WORK ORDER: The response should hold each line from the entries below where "WIDTH" is found.

ENTRIES SUPPLIED:
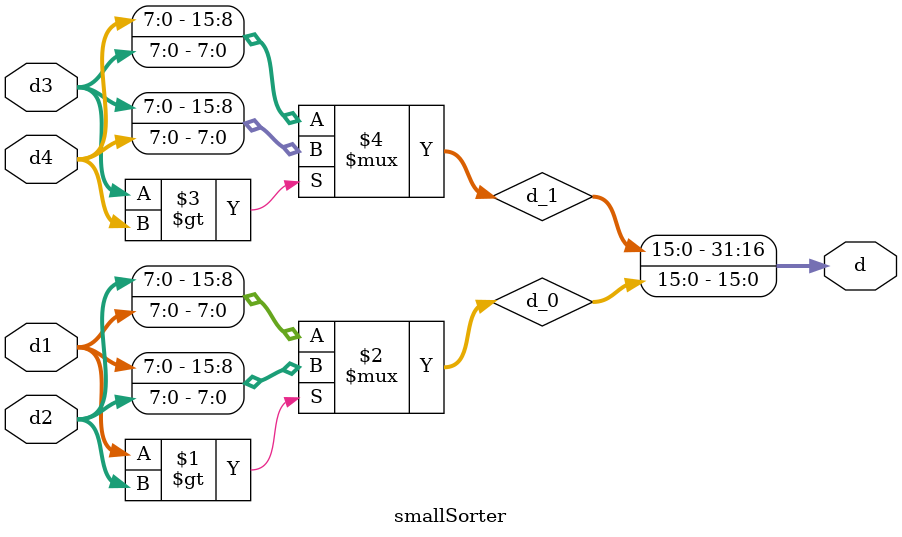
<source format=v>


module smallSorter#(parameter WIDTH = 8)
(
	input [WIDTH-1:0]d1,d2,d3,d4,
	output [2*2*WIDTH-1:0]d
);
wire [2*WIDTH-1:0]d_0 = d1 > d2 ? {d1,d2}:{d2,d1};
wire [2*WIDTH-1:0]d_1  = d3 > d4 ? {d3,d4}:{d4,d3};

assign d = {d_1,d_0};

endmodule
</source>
==
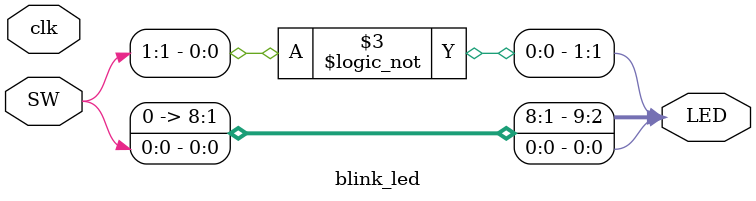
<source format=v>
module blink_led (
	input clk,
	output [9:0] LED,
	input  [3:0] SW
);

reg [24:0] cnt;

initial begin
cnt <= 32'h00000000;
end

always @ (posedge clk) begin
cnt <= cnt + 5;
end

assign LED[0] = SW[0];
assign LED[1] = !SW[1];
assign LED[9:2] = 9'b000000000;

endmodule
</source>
...
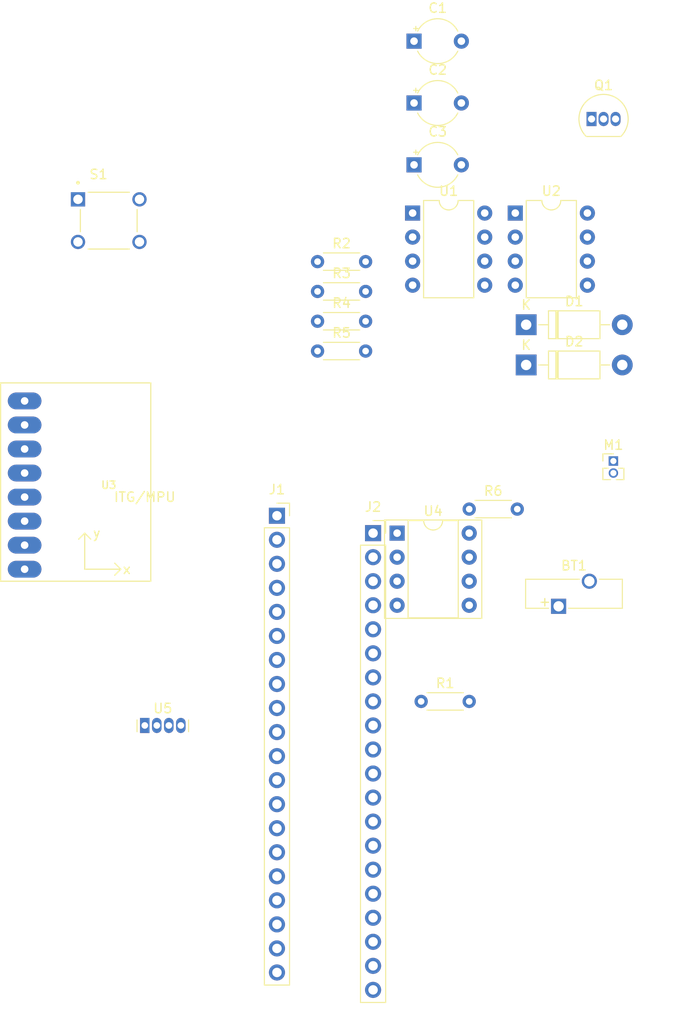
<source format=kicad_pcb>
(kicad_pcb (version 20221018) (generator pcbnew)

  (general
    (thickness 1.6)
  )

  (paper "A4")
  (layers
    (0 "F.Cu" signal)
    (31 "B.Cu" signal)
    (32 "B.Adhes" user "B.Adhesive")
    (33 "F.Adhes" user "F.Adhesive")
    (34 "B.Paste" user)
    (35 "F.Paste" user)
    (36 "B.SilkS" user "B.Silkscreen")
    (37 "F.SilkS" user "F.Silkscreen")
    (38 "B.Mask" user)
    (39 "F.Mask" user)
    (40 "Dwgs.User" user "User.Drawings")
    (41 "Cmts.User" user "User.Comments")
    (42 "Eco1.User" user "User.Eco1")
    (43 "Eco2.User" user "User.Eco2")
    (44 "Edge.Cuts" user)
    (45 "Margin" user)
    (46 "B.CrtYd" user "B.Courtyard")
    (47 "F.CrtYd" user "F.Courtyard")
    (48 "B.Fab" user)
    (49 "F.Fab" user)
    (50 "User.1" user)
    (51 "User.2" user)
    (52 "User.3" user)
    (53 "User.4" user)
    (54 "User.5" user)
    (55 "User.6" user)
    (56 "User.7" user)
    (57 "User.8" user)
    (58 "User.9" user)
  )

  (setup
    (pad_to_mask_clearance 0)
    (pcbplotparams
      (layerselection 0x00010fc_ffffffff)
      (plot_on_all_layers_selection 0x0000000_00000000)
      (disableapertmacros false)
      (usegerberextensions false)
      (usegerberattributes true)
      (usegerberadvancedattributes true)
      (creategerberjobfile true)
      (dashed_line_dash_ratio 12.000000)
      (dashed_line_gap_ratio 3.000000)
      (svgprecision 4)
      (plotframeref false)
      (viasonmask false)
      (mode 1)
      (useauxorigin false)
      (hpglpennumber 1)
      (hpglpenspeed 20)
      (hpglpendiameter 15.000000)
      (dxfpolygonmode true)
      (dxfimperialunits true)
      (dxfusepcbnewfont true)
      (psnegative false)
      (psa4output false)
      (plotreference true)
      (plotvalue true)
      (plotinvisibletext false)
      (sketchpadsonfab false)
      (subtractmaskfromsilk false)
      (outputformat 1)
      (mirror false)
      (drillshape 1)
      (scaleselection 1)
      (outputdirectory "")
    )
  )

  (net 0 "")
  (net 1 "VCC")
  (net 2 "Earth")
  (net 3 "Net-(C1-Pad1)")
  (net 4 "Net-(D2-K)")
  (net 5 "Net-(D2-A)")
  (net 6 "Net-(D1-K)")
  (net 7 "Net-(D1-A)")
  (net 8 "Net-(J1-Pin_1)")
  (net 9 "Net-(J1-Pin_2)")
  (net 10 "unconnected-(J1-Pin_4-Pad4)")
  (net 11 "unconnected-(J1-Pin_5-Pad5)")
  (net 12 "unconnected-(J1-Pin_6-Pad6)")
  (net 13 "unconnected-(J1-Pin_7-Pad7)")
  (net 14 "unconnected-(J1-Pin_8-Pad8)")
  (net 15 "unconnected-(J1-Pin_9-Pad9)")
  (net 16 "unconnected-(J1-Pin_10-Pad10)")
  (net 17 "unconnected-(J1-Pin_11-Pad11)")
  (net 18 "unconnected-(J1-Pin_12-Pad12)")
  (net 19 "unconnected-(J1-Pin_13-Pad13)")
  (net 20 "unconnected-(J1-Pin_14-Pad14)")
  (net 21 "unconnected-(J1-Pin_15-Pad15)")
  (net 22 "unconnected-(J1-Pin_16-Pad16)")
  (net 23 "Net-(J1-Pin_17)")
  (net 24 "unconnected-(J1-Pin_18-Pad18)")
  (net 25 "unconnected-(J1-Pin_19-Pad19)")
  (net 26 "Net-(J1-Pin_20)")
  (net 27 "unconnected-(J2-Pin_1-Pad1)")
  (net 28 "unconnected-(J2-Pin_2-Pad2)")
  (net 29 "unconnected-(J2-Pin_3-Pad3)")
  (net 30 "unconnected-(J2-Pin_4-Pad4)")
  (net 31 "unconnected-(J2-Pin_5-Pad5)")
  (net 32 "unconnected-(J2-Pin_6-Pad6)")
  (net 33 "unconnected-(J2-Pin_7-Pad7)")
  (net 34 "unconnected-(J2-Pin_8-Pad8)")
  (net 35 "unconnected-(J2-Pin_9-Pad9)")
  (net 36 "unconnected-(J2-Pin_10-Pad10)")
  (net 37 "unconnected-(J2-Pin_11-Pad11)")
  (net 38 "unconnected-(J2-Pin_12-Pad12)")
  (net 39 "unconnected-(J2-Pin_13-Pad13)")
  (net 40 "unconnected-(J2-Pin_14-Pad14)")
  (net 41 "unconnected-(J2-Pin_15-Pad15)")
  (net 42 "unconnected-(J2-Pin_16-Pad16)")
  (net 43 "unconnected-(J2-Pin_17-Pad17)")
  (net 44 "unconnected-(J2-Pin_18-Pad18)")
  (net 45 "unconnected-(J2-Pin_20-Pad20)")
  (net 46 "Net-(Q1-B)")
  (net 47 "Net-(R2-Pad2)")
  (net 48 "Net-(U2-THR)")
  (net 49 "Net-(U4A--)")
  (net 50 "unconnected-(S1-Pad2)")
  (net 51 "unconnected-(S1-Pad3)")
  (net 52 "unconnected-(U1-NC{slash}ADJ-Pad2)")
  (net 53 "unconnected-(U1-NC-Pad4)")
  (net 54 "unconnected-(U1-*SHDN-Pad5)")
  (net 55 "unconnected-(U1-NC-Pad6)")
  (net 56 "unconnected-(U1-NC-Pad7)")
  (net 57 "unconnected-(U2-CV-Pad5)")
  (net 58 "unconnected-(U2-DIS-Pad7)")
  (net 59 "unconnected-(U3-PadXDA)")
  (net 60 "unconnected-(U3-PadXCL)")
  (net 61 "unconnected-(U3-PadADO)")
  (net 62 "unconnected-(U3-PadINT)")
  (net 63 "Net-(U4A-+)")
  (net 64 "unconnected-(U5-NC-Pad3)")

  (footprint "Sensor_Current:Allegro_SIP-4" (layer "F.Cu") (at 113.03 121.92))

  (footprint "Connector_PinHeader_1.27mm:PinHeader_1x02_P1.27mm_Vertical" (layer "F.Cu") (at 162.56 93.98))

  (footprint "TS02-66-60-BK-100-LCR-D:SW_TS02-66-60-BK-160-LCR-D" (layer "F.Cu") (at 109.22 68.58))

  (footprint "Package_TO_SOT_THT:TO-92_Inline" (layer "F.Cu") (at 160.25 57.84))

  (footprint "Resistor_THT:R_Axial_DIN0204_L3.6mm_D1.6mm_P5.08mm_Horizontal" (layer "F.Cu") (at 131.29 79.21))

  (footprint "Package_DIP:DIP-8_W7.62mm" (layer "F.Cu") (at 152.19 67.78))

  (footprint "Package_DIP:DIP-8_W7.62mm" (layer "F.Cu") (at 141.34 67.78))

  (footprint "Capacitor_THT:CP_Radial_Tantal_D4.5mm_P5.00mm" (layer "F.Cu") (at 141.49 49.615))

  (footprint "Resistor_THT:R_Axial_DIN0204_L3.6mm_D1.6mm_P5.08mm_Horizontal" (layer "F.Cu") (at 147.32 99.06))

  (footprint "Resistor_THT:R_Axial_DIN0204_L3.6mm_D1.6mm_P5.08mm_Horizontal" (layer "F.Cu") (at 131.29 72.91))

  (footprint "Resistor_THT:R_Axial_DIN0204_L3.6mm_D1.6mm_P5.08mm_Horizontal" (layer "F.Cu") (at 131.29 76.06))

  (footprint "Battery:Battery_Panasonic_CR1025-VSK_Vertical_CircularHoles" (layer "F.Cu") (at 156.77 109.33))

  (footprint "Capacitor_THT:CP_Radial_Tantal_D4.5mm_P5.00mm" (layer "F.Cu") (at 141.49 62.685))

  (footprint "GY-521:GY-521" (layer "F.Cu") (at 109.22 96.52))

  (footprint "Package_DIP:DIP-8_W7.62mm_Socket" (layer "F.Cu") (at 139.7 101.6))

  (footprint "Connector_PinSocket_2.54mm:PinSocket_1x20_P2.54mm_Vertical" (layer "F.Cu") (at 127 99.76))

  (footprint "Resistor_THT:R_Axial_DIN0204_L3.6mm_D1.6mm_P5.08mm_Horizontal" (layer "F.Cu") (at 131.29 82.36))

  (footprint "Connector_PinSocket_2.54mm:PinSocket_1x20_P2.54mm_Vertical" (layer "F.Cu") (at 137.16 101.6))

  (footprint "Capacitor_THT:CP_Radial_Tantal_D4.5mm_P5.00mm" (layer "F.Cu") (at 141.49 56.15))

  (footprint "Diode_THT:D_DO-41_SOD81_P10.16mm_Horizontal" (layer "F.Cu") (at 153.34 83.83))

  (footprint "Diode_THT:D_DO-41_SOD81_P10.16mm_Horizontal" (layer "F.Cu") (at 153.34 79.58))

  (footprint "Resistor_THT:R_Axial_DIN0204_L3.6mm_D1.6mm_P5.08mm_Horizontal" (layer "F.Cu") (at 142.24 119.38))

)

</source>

RESPONSE TO THE TASK:
module smallSorter#(parameter WIDTH = 8)
	input [WIDTH-1:0]d1,d2,d3,d4,
	output [2*2*WIDTH-1:0]d
wire [2*WIDTH-1:0]d_0 = d1 > d2 ? {d1,d2}:{d2,d1};
wire [2*WIDTH-1:0]d_1  = d3 > d4 ? {d3,d4}:{d4,d3};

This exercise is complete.